This repository serves as a learning material for ICP and Colored ICP algorithms. The code is well organized and clean. We aim to focus on only the main pipeline of the algorithm, and avoid complicated interfaces and nested templates as in large libraries such as PCL and Open3D.

  • The ICP algorithm follows a typical pipeline, and our implementation herein can achieve exactly the same behavior/performance as in PCL.
  • The Colored ICP algorithm is an implementation of the paper: Colored Point Cloud Registration Revisited, Jaesik Park, Qian-Yi Zhou and Vladlen Koltun, ICCV 2017
  • The original/official implementation of the Colored ICP algorithm is available at Open3D Github Repository. Part of the implementation in this repository has been merged into the Open3D library (See Open3D PR#4988).
  • We provide some notes to discuss the math used in the Colored ICP algorithm, in particular Residuals and Jacobian matrices.

Code Structure

  • config folder
    • params.yaml The YAML file to control the running flow of the point cloud registration process. We adopt a header-only library mini-yaml in this project. It is convenient for tuning parameters without the need of re-compilation of the C++ program.
  • data folder
  • include folder
    • color_icp/helper.h Provide some helper functions that were developed in some other projects of mine. Only the loadPointCloud function is used in this project. Feel free to make use of the rest of helper functions as you see fit.
    • color_icp/remove_nan.h Include some customized functions to remove NaN points in the point cloud; they are modified from PCL.
    • color_icp/yaml.h The header file adopted from the mini-yaml library.

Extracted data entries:
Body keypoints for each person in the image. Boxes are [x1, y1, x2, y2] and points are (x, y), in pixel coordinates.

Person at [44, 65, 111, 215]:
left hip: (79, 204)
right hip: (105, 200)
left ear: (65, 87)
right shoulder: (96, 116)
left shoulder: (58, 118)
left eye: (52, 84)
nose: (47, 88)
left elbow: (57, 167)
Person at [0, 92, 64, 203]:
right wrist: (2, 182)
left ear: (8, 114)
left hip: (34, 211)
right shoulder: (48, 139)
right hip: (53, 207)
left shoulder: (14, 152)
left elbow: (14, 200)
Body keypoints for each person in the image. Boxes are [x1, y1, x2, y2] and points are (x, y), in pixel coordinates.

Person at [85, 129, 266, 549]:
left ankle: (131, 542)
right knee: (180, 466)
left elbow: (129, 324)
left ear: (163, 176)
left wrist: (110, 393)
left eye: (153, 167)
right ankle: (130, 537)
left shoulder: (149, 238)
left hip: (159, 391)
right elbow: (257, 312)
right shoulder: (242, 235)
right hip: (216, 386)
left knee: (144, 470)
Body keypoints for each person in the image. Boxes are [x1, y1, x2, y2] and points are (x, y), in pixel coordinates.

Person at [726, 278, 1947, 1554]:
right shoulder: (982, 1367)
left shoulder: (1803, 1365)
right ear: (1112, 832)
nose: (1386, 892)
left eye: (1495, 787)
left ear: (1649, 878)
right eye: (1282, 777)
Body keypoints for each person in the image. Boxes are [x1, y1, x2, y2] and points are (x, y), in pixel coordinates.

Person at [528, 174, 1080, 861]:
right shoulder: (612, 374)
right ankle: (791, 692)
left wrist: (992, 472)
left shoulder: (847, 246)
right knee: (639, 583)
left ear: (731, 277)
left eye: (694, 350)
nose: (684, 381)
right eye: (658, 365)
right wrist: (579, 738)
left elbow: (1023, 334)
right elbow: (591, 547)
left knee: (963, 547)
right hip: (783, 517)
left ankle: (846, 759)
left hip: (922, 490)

■ **TASKS TO PERFORM**:
**A)** Decide whether each statement agrees with the ICP repository description, answering yes or no and quoting the deciding words: (i) the project uses a header-only YAML library; (ii) every function in color_icp/helper.h is used in this project; (iii) the functions in color_icp/remove_nan.h were written from scratch.
**B)** According to the ICP repository description, which paper does the Colored ICP algorithm implement?
**C)** Continue the ICP repository description from where it stops.
The items have nothing to do with the ICP repository description.

■ **ANSWER LIST**:
**A)**
(i) Yes: "We adopt a header-only library mini-yaml in this project."
(ii) No: "Only the loadPointCloud function is used in this project."
(iii) No: "they are modified from PCL."

**B)** Colored Point Cloud Registration Revisited, by Jaesik Park, Qian-Yi Zhou and Vladlen Koltun, ICCV 2017.

**C)**
  • scripts folder
    • colored_icp.py A python script that runs ICP and Colored ICP algorithms using the API provided by Open3D. It can be used to compare the performance of our code with that of Open3D.
  • src folder
    • color_icp.cpp The core implementation of the registration pipeline. It takes in the params.yaml file and runs modular-designed functions accordingly.
    • optimization.cpp A simple practice code to solve a curve fitting problem using Gauss-Newton method.
    • yaml.cpp The cpp file adopted from the mini-yaml library.
  • Notes_on_Colored_Point_Cloud_Registration.pdf Some math notes about residuals and Jacobian matrices used in the Colored ICP algorithm.

Build and Run

The code was developed under Ubuntu 18. When needed, PCL 1.8 is used (the default version under Ubuntu 18). We follow a typical compilation procedure using CMake.

mkdir build
cd build
cmake ..
make

The running flow is controlled via the params.yaml file under the config folder. Modify the YAML file as you like, and run

./color_icp

Debugging

  • During my experiments, float precision was not good enough and can cause numerical instability at convergence. This can be observed in the JTJ and JTr matrices. Switching to double precision solved this issue.